The head of Taiwan's ruling Nationalist Party called for more chances for the island to participate in international organizations after a meeting Monday with Chinese President Xi Jinping, whose government views the territory as a renegade province.
Eric Chu also affirmed his party's support for a consensus reached between Chinese and Taiwanese negotiators in 1992 that is interpreted by Beijing as a commitment to eventual unification.
That stance is held as sacrosanct by China but has become increasingly unpopular among Taiwanese youth who see their island as an independent country.
Illustrating the matter's delicacy, the party issued a statement saying that the "'92 consensus" was the basis for dialogue, but that its exact meaning was open to interpretation.
"We hope exchanges can deepen between the sides, and that on the basis of the "92 consensus,' Taiwan will in future have even more international space to develop and even more opportunities in international organizations and activities," the statement said.
Despite increasingly close economic ties, support for political unification on Taiwan has remained low.
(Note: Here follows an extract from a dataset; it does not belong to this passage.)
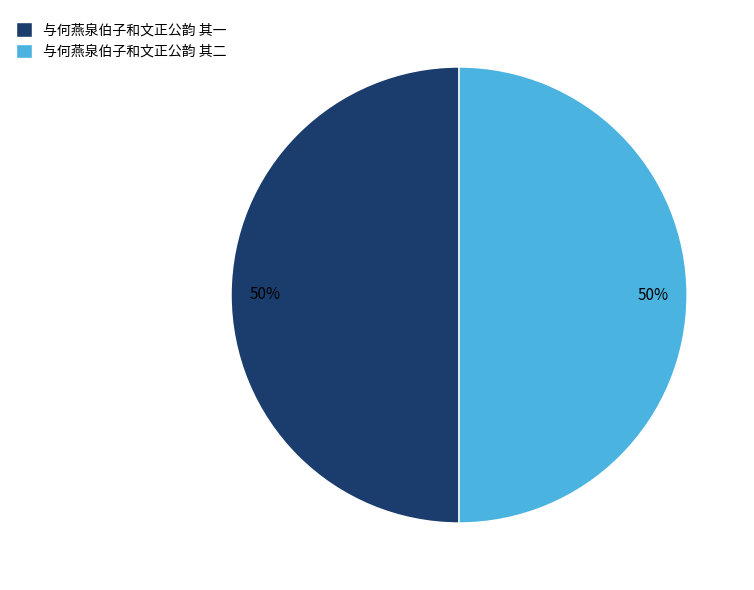

Approximately how many times larger is the value at 与何燕泉伯子和文正公韵 其二 compared to 与何燕泉伯子和文正公韵 其一?

1.0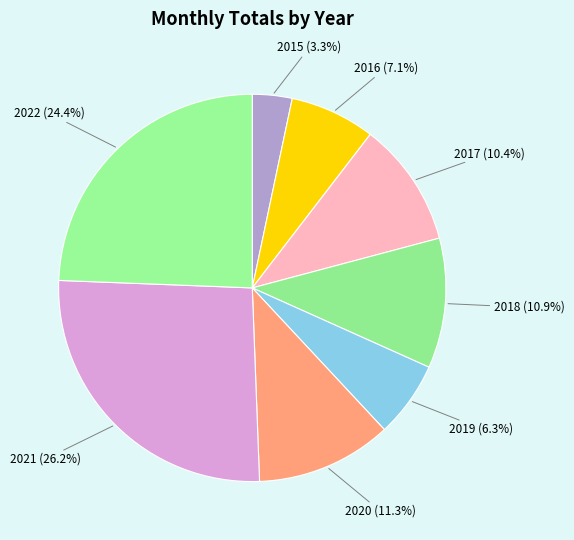

How many slices are in this pie chart?

8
Opposition to the Nationalists' pro-China policies contributed to heavy local electoral defeats for the party last year that led to Taiwanese President Ma Ying-jeou resigning as party chairman.
The sensitive unification issue is expected to feature prominently in next year's Taiwanese presidential elections, in which Chu is considered a likely candidate.
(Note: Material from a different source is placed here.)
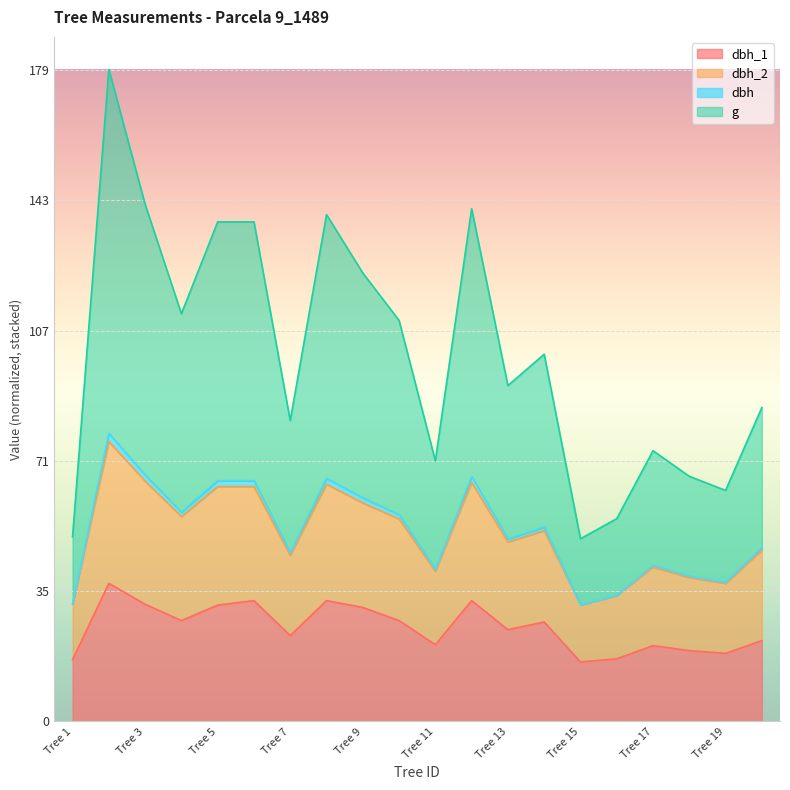

What is the maximum value shown in the chart?

179.2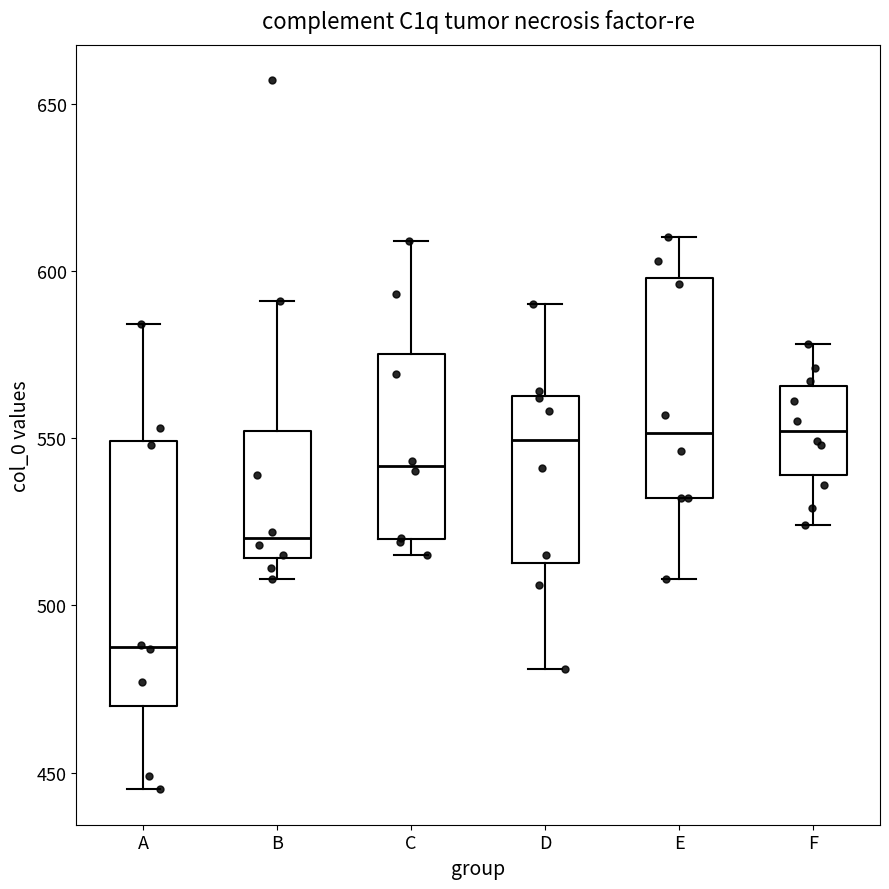

Which box has the lowest median line?

A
Speaking to reporters after his meeting with Xi, Chu said that Taiwan hopes not only to have "space to participate but also to join hand in hand and together create a win-win situation with the other side of the [Taiwan] strait" in the economic, environmental and other fields.
Chu, a former accounting professor and mayor of Taiwan's New Taipei City, spoke at a news conference following his talks with Xi. No Chinese officials attended the event, a reminder of the culture gap between China's authoritarian one-party system and Taiwan's freewheeling democracy.
The Nationalists were driven to Taiwan by Mao Zedong's Communists during the Chinese civil war in 1949, leading to decades of hostility between the sides. Chu, who took over as party leader in January, is the third Nationalist chairman to visit the mainland and the first since 2009.